Predicting humanoid motion has many interesting applications. This project was primarily motivated by the desire to create an artificial virtual game AI that can accurately target and evade a fully-articulated humanoid character. Due to the emergence of human motion interface devices, such as the Microsoft Kinect 3D camera system, players now have the ability to control their avatars through full body movement. To maintain a sense of immersion for the gamer, having artificial agents that can predict, learn, and adjust to the players motion input in a realistic manner is important. This project attempts to address this problem.
We build a supervised learner which can accurately predict the generalized mass motion of a humanoid. Specifically, we show that through use of support vector machines we can predict the movement of the center of mass (CM) for different rigid body chains of the character. Since we concern ourselves with large horizon windows, we do not attempt to predict the full-body dynamics of the character. Instead, we focus on the more general mass motion of the character that changes more slowly and predictably. For many applications, such as targeting the character with a projectile, this is sufficient.

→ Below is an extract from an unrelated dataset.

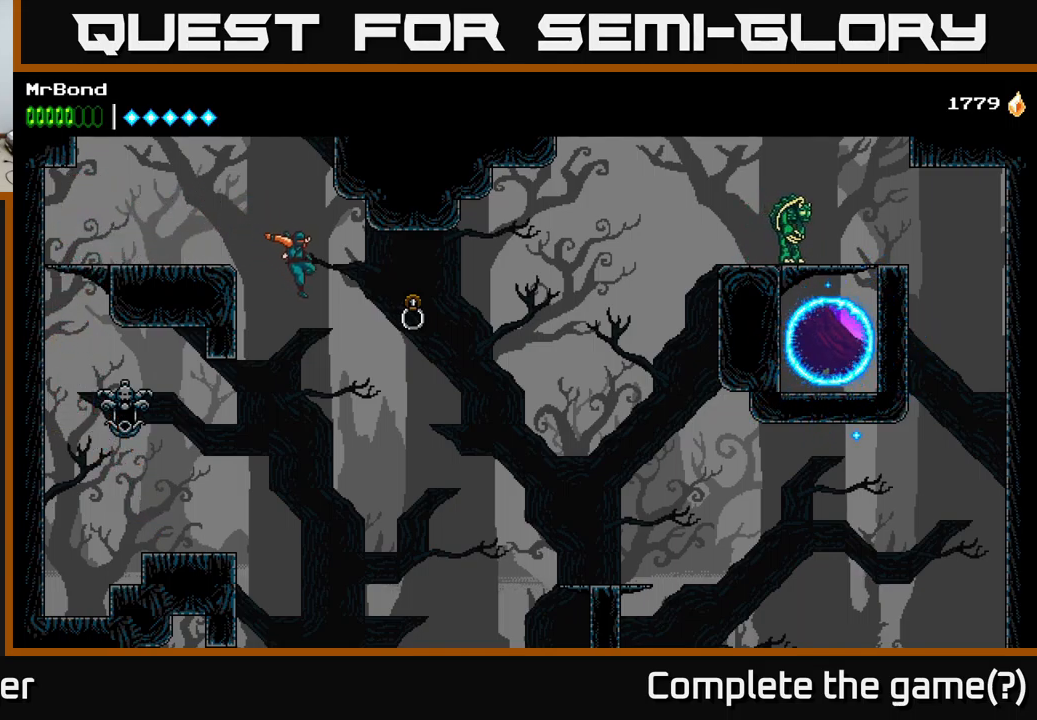
{"buttons": ["DPAD_RIGHT"], "left_stick": "center", "right_stick": "center", "events": [[84, "B", "down"], [267, "B", "up"]]}
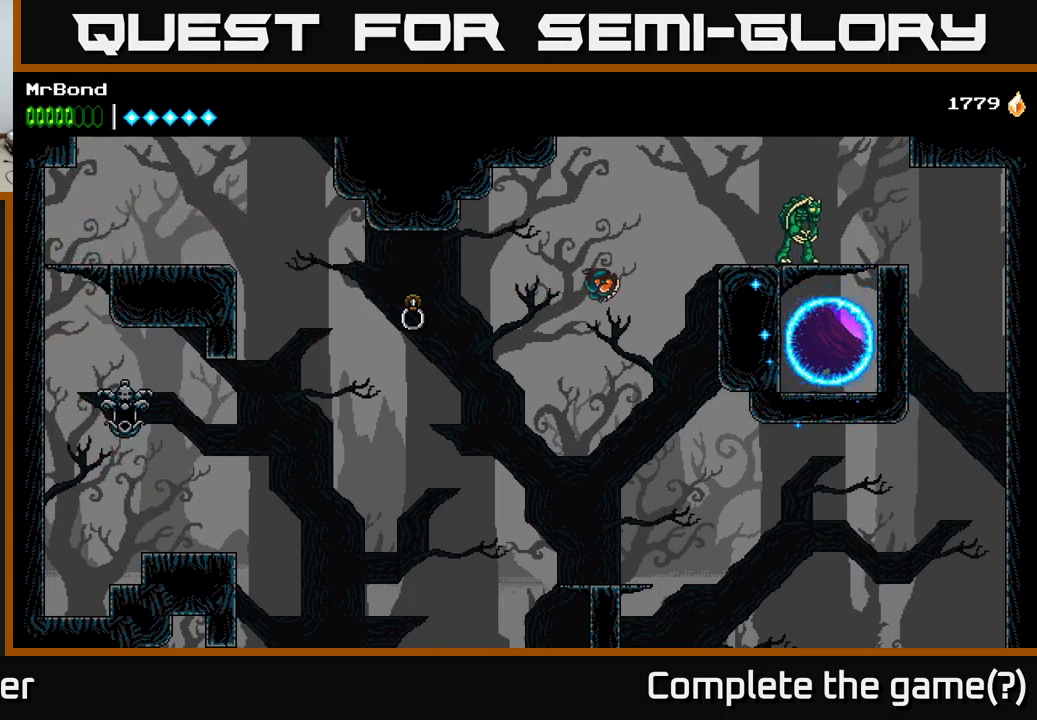
{"buttons": ["X", "DPAD_RIGHT"], "left_stick": "center", "right_stick": "center", "events": [[200, "A", "down"], [484, "A", "up"], [484, "X", "down"]]}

To qualify our results we use a truncated Taylor series predictor. We demonstrate that not only is our SVM predictor more accurate than the Taylor series predictor, but also more scalable for large prediction horizons.
The blue character is the current character and the purple character is the future pose (0.5s ahead). The blue sphere is the future Center of Mass, the red sphere is our prediction, and the green sphere is the naïve Taylor series prediction.